Title: RNA Interference-Mediated Inhibition of Hepatitis C Virus Gene Expression Using Short-Interfering Nucleic Acid. Number: 20040209831. Filed: Sept. 16, 2003. Lead Inventor: James McSwiggen, Sirna Therapeutics.

“The present invention concerns methods and reagents useful in modulating hepatitis C virus gene expression in a variety of applications, including use in therapeutic, diagnostic, target validation, and genomic discovery applications,” the patent application’s abstract states. “Specifically, the invention relates to small nucleic acid molecules, such as short interfering nucleic acid, short-interfering RNA, double-stranded RNA, microRNA, and short hairpin RNA molecules capable of mediating RNA interference against hepatitis C virus gene expression and/or activity. The small nucleic acid molecules are useful in the treatment and diagnosis of HCV infection, liver failure, hepatocellular carcinoma, cirrhosis, and any other disease or condition that responds to modulation of HCV expression or activity.”


Title: Transgenic Plants Showing an Increased Accumulation of Starch. Number: 20040205845. Filed: May 7, 2004. Lead Inventor: Babette Regierer, Max Planck Society.

“Described [in the patent application] are transgenic plants showing an increased accumulation of starch and/or an increased yield in starch-storing parts, organs or tissues due to a reduction of the endogenous adenylate kinase activity in cells of the plant,” the application’s abstract states. “Accordingly, such a reduction can be achieved by introducing a nucleic acid molecule, e.g. a nucleic acid molecule encoding a suitable antisense RNA, into the plant genome. Furthermore, recombinant nucleic acid molecules and methods for the production of such plants are described.”


Title: Method for Reducing Gene Expression. Number: 20040205840. Filed: March 22, 2004. Lead Inventor: Pramod Mahajan, Pioneer Hi-Bred International.

“The invention provides novel methods and compositions for reducing plant gene expression,” the patent application’s abstract states. “Included are plants, plant cells, and seed containing a polynucleotide with reduced expression.”

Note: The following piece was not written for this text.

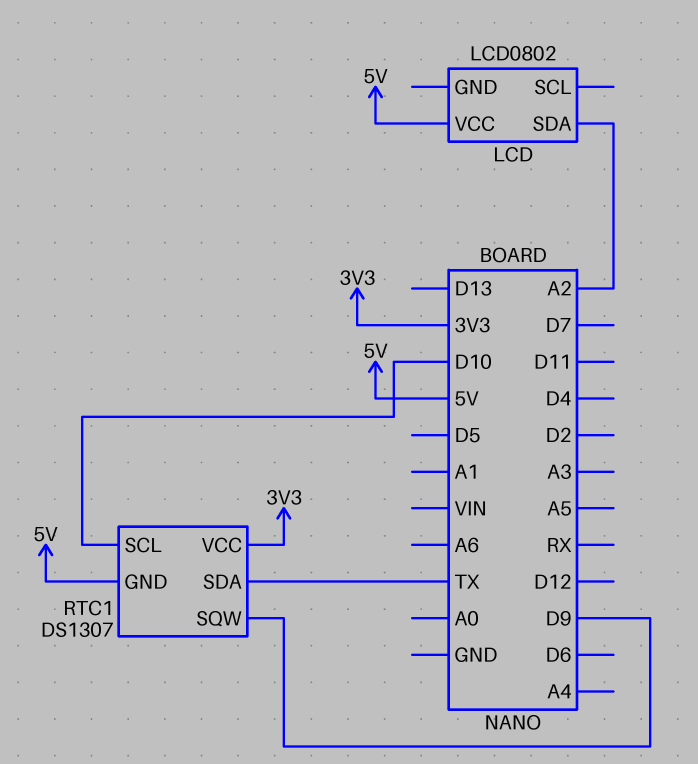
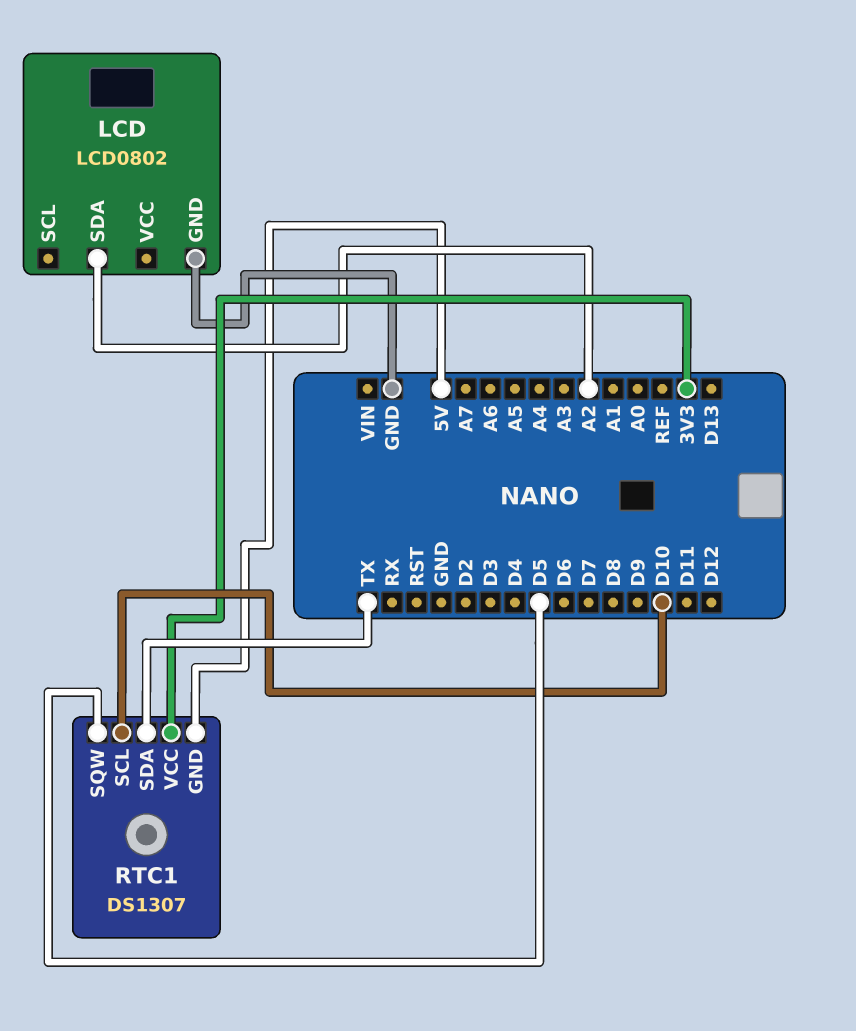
LCD pin GND: none -> GND
LCD pin VCC: 5V -> none
RTC1 pin SQW: D9 -> D5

Specifically, the application covers a method of “destabilizing mRNA encoded by a target polynucleotide in a plant cell [by] … introducing an oligonucleotide into the plant cell, [with the] oligonucleotide being designed to produce at least one active RDS element in the target polynucleotide; and maintaining the oligonucleotide within the nucleus of the plant cell whereby the mRNA of the target polynucleotide is destabilized.”

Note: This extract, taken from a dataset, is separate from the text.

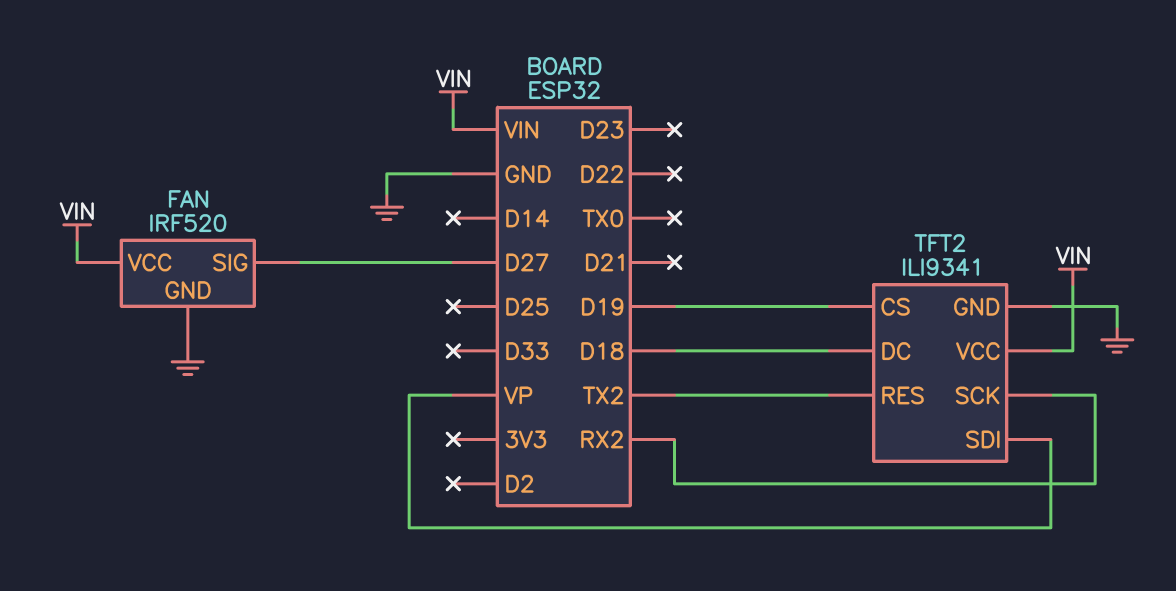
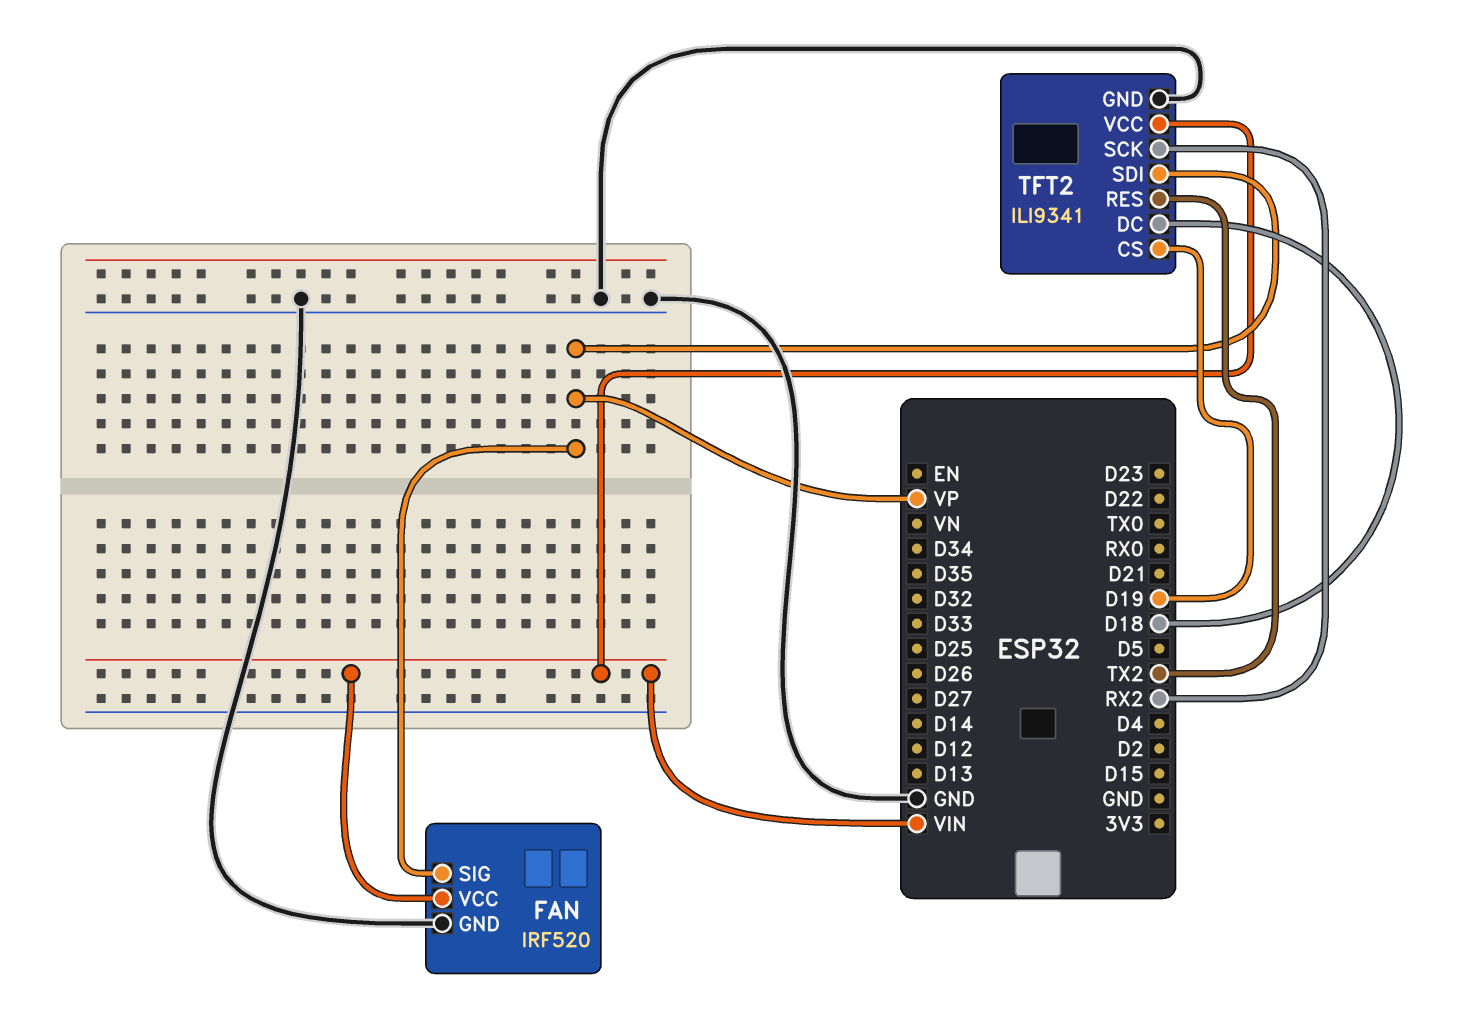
FAN pin SIG: D27 -> VP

Title: Transposon-Insulated Element Delivery Systems. Number: 20040203158. Filed: Jan. 15, 2004. Lead Inventor: Perry Hackett, University of Minnesota.

The invention, the patent application’s abstract states, comprises the use of “an insulator element in a transposon having at least one transcriptional unit and at least one insulator element.”

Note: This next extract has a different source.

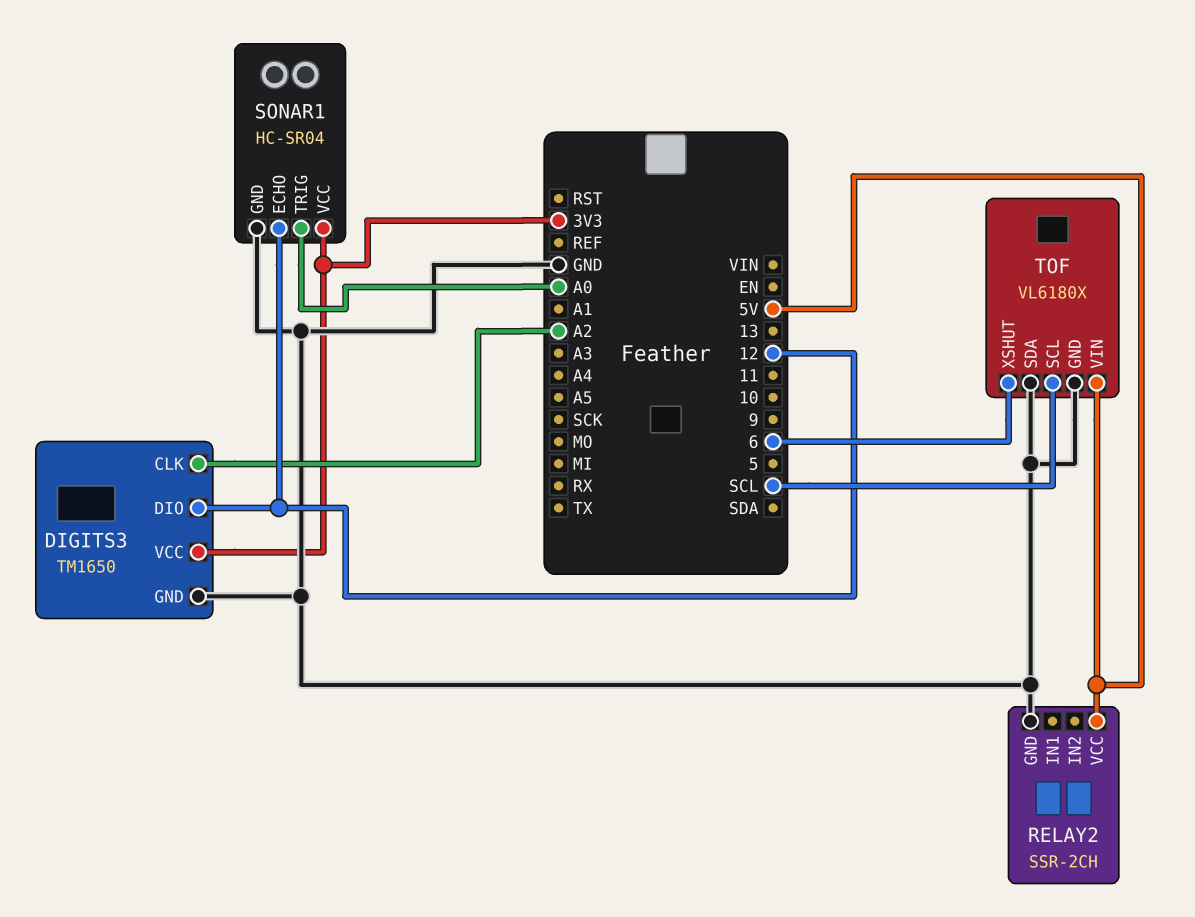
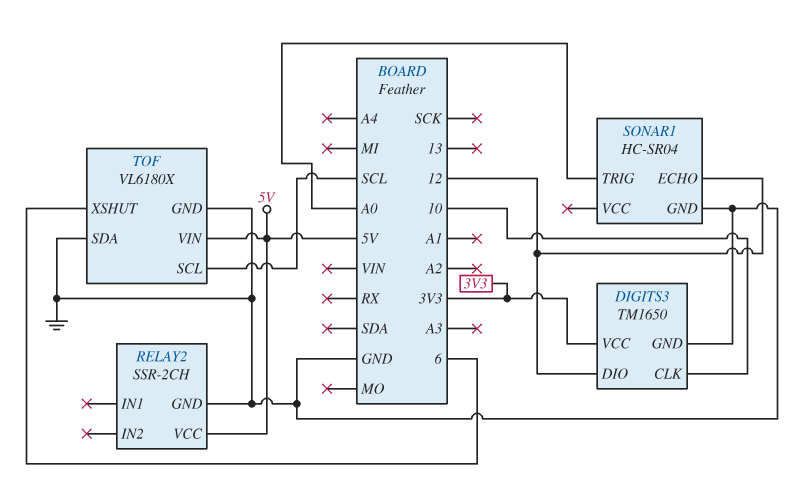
DIGITS3 pin CLK: A2 -> 10
SONAR1 pin VCC: 3V3 -> none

The transcriptional unit or units “may be flanked by at least one insulator element on each side,” the abstract notes. “The transcriptional unit may include an exogenous nucleic acid for introduction into a cell, e.g., DNA encoding a marker molecule. The insulator element may include a binding site for a CTCF protein.”

The abstract notes that a “transcriptional unit may be disposed between a first insulator element and a second insulator element, and the first insulator element and the second insulator element may be disposed between inverted repeats of a transposon. The exogenous nucleic acid may be, e.g., DNA encoding an antisense RNA or siRNA.”